Here we have $n = 16, s = \frac{0.08}{\sqrt{16}} = 0.02$

This probability is the pvalue of Z when X = 13.01 subtracted by the pvalue of Z when X = 12.99.

X = 13.01

$Z = \frac{X - \mu}{\sigma}$

By the Central Limit Theorem

$Z = \frac{X - \mu}{s}$

$Z = \frac{13.01 - 13}{0.02}$

$Z = 0.5$

$Z = 0.5$ has a pvalue of 0.6915

X = 12.99

$Z = \frac{X - \mu}{s}$

$Z = \frac{12.99 - 13}{0.02}$

$Z = -0.5$

$Z = -0.5$ has a pvalue of 0.3075

0.6915 - 0.3075 = 0.3840

P(12.99 ≤ X ≤ 13.01) = 0.3840

(b) How likely is it that the sample mean diameter exceeds 13.01 when n = 25?

P(X ≥ 13.01) =

This is 1 subtracted by the pvalue of Z when X = 13.01. So

$Z = \frac{X - \mu}{s}$

$Z = \frac{13.01 - 13}{0.02}$

$Z = 0.5$

$Z = 0.5$ has a pvalue of 0.6915

1 - 0.6915 = 0.3075

P(X ≥ 13.01) = 0.3075

Answer 2

Answer:

(a) P(12.99 ≤ X ≤ 13.01) = 0.3829

(b) P(X ≥ 13.01) = 0.2660

Step-by-step explanation:

We are given that the inside diameter of a randomly selected piston ring is a random variable with mean value 13 cm and standard deviation 0.08 cm.

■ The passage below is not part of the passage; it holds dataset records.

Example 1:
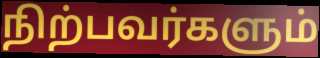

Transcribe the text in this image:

நிற்பவர்களும்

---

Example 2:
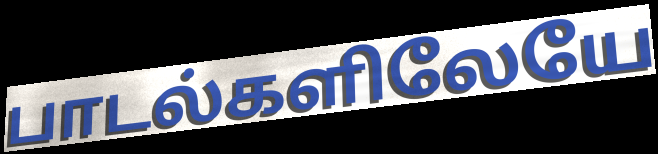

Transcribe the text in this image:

பாடல்களிலேயே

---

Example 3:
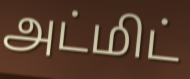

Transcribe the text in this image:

அட்மிட்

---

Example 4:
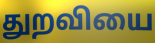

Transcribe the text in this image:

துறவியை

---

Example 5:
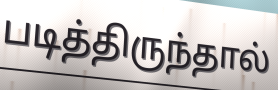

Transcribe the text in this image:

படித்திருந்தால்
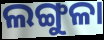
ଲଙ୍ଗୁଳା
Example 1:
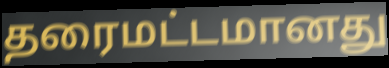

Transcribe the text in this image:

தரைமட்டமானது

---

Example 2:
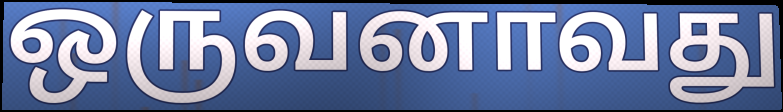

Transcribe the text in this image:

ஒருவனாவது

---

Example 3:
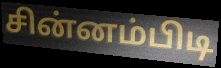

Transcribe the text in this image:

சின்னம்பிடி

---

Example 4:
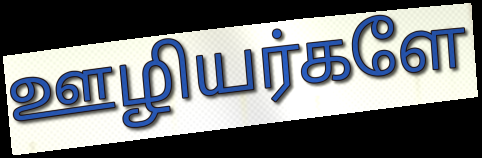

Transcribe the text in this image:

Suppose the distribution of the diameter is normal.

Firstly, using Central limit theorem the z score probability distribution is given by;

                Z = $\frac{X-\mu}{\frac{\sigma}{\sqrt{n} } }$ ~ N(0,1)

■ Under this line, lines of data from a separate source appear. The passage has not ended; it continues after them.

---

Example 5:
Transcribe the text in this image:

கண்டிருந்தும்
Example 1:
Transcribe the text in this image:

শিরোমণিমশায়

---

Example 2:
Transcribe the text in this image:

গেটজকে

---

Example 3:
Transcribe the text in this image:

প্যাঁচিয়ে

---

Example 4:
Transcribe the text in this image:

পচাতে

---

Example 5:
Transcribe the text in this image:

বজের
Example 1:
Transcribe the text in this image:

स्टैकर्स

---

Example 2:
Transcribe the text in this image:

where, $\mu$ = mean value = 13 cm

            $\sigma$ = standard deviation = 0.08 cm

            n = sample size = 16

(a) P(12.99 ≤ X ≤ 13.01) = P(X ≤ 13.01) - P(X < 12.99)

    P(X ≤ 13.01) = P( $\frac{X-\mu}{\frac{\sigma}{\sqrt{n} } }$ ≤ $\frac{13.01-13}{\frac{0.08}{\sqrt{16} } }$ ) = P(Z ≤ 0.50) = 0.69146

    P(X < 12.99) = P( $\frac{X-\mu}{\frac{\sigma}{\sqrt{n} } }$ < $\frac{12.99-13}{\frac{0.08}{\sqrt{16} } }$ ) = P(Z < -0.50) = 1 - P(Z ≤ 0.50)

                                                          = 1 - 0.69146 = 0.30854

Therefore, P(12.99 ≤ X ≤ 13.01) = 0.69146 - 0.30854 = 0.3829

(b) Probability that sample mean diameter exceeds 13.01 when n = 25 is given by = P(X ≥ 13.01)

    P(X ≥ 13.01) = P( $\frac{X-\mu}{\frac{\sigma}{\sqrt{n} } }$ ≥ $\frac{13.01-13}{\frac{0.08}{\sqrt{25} } }$ ) = P(Z ≥ 0.625) = 1 - P(Z < 0.625)

                                                         = 1 - 0.73401 = 0.2660

Hence, Probability that sample mean diameter exceeds 13.01 when n = 25 is 0.2660.